X_train, X_test, y_train, y_test = train_test_split(df_lyrics['lyrics'], df_lyrics['love'], test_size=0.2, stratify=df_lyrics['love'], shuffle=True, random_state=0)

X_train[0], y_train[0]

('하루의 일을 끝내고 돌아가는거리엔 사람의 물결하늘엔 별이 하나 둘 반짝이면가로등 하나 둘 꽃 피네허공을 스치는 바람은 차고흐뭇한 마음은 애드베룬가벼운 발길 헤어질 때 인사는내일 또 다시 만납시다하루의 일을 끝내고 돌아가는거리엔 사람의 물결하늘엔 별이 하나 둘 반짝이면가로등 하나 둘 꽃 피네허공을 스치는 바람은 차고흐뭇한 마음은 애드베룬가벼운 발길 헤어질 때 인사는내일 또 다시 만납시다내일 또 다시 만납시다',
 0)

In [4]:
def preprocessing(review):
    okt = Okt()
    
    f = open('stop_list.txt')
    stop_words = f.read().split()
    
    # 1. 한글 및 공백을 제외한 문자 모두 제거.
    review_text = re.sub("[^가-힣\\s]", "", review)
    
    # 2. okt 객체를 활용해서 형태소 토큰화 + 품사 태깅
    word_review = okt.pos(review_text, stem=True)

    # 노이즈 & 불용어 제거
    word_review = [(token, pos) for token, pos in word_review if not token in stop_words and len(token) > 1]
    
    # 명사, 동사, 형용사 추출
    word_review = [token for token, pos in word_review if pos in ['Noun', 'Verb', 'Adjective', 'Adverb']]

    return word_review

In [None]:
from sklearn.feature_extraction.text import CountVectorizer, TfidfVectorizer
from sklearn.linear_model import LogisticRegression

#okt.nouns를 tokenizer로 이용
tfidf = TfidfVectorizer(tokenizer=preprocessing, max_features=1000, min_df=1, max_df=0.5) 

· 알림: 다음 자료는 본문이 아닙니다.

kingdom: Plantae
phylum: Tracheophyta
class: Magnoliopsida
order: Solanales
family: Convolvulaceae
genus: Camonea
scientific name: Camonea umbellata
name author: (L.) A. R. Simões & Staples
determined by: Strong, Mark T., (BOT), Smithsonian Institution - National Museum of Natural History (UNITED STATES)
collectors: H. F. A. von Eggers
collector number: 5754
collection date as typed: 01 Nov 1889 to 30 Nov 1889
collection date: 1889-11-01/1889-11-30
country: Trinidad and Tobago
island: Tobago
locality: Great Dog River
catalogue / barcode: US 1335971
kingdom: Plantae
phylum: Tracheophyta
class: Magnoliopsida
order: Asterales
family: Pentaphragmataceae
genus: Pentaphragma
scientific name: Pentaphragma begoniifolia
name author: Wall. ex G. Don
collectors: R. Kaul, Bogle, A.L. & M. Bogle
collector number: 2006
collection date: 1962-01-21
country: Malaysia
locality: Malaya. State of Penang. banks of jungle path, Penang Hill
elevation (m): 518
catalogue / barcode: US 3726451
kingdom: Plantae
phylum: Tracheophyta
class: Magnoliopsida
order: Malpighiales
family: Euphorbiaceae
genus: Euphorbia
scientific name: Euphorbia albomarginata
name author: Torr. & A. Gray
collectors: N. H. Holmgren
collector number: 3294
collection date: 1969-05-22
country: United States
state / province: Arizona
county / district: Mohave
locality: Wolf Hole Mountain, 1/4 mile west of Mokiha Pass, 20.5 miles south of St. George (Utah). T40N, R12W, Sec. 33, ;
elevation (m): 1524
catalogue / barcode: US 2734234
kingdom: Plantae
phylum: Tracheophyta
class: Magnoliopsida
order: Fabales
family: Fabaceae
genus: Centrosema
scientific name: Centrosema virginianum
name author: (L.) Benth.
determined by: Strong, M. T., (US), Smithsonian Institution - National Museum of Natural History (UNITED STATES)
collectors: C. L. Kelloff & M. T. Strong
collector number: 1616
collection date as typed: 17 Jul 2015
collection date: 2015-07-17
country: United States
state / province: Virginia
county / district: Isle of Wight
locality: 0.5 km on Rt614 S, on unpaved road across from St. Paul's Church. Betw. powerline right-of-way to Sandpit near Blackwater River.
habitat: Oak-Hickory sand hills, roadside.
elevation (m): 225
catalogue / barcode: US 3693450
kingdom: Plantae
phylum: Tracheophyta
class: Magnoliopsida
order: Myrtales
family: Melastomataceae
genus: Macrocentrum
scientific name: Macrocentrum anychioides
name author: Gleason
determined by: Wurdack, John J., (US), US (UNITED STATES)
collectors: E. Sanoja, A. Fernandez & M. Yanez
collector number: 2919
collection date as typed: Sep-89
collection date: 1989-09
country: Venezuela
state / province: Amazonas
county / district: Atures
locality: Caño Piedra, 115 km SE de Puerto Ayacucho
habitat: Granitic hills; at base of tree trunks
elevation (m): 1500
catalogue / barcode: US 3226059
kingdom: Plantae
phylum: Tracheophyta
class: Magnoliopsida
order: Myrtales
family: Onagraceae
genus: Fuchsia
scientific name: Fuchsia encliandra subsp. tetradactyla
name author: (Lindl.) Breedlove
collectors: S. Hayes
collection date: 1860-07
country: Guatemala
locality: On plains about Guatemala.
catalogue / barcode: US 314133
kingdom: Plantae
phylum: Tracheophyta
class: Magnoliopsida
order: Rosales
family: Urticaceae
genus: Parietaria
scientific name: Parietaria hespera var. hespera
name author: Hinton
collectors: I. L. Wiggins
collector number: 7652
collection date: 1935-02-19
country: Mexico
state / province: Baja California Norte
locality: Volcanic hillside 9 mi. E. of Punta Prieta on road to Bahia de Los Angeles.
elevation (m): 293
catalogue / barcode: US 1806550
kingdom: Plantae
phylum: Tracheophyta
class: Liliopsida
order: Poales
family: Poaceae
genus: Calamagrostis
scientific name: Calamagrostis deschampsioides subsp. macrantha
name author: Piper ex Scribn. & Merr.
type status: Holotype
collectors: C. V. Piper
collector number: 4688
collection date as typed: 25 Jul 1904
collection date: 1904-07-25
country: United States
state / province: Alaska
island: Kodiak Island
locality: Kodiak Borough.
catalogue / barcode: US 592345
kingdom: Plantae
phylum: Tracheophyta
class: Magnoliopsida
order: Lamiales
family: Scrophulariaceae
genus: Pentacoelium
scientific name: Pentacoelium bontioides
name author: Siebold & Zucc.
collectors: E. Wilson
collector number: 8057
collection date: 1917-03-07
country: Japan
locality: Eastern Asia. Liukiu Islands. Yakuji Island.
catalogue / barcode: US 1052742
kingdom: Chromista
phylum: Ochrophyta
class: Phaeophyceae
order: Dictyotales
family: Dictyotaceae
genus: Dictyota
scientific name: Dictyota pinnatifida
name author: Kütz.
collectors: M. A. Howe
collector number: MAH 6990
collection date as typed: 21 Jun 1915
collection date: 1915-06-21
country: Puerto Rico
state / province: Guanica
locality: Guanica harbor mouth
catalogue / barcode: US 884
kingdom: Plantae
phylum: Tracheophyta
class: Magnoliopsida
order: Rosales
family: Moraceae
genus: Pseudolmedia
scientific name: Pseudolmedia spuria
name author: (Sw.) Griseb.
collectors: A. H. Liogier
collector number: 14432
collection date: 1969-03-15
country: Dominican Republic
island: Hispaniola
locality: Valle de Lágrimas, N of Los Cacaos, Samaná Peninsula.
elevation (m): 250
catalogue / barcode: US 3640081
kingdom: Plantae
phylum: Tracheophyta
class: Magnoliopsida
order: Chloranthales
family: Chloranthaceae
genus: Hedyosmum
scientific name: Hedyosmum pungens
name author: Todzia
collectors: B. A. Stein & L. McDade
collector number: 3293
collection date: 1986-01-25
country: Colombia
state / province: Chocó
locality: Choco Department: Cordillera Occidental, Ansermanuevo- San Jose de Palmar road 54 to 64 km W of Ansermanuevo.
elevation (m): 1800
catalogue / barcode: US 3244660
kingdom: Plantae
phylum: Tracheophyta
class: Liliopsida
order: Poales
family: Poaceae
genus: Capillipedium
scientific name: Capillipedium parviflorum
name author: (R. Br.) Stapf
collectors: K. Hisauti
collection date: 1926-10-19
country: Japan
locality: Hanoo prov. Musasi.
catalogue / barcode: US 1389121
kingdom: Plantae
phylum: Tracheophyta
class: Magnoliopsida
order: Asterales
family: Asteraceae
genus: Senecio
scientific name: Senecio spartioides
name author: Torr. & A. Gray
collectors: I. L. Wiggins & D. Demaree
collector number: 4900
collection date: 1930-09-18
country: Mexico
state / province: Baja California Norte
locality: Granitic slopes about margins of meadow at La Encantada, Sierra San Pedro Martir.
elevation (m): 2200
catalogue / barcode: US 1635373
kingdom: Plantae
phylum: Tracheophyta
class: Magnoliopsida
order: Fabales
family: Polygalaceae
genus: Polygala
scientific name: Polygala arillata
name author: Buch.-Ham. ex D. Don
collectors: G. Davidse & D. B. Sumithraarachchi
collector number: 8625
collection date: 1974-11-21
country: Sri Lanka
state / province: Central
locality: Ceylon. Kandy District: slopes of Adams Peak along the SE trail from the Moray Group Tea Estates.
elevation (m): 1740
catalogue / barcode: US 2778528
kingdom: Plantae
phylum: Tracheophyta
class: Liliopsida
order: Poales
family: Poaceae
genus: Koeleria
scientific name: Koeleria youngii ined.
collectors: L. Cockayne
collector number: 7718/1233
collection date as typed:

X_train_tfidf = tfidf.fit_transform(X_train)
X_test_tfidf = tfidf.transform(X_test)

In [None]:
X_train_tfidf[0]

<1x2000 sparse matrix of type '<class 'numpy.float64'>'
	with 10 stored elements in Compressed Sparse Row format>

train: 0.8, test: 0.2, shuffle = true, random_state = 0

TfidfVectorizer : max_features=2000, min_df=5, max_df=0.5

random forest : n_estimators = 100, max_depth=30, random_state = 0


# 사랑 (love)

Logistic Regression 
* Train set score: 0.884
* Test set score: 0.845

Random Forest
* Train set score: 0.988
* Test set score: 0.837

Naive Bayes
* Train set score: 0.856
* Test set score: 0.816

# 효 (filial)

Logistic Regression 
* Train set score: 0.989
*Test set score: 0.988

Random Forest
* Train set score: 1.000
* Test set score: 0.989

Naive Bayes
* Train set score: 0.993
* Test set score: 0.988

# 남녀평등 (equal)

Logistic Regression 
* Train set score: 0.996
* Test set score: 0.996

Random Forest
* Train set score: 1.000
* Test set score: 0.997

Naive Bayes
* Train set score: 0.998
* Test set score: 0.994

In [5]:
X_train, X_test, y_train, y_test = train_test_split(df_lyrics['lyrics'], df_lyrics['filial'], test_size=0.2, shuffle=True, random_state=0,stratify=df_lyrics['filial'])

#X_train[0], y_train[0]

In [28]:
from sklearn.feature_extraction.text import CountVectorizer, TfidfVectorizer
from sklearn.linear_model import LogisticRegression

#okt.nouns를 tokenizer로 이용
tfidf = TfidfVectorizer(tokenizer=preprocessing, max_features=3000, min_df=5, max_df=0.1) 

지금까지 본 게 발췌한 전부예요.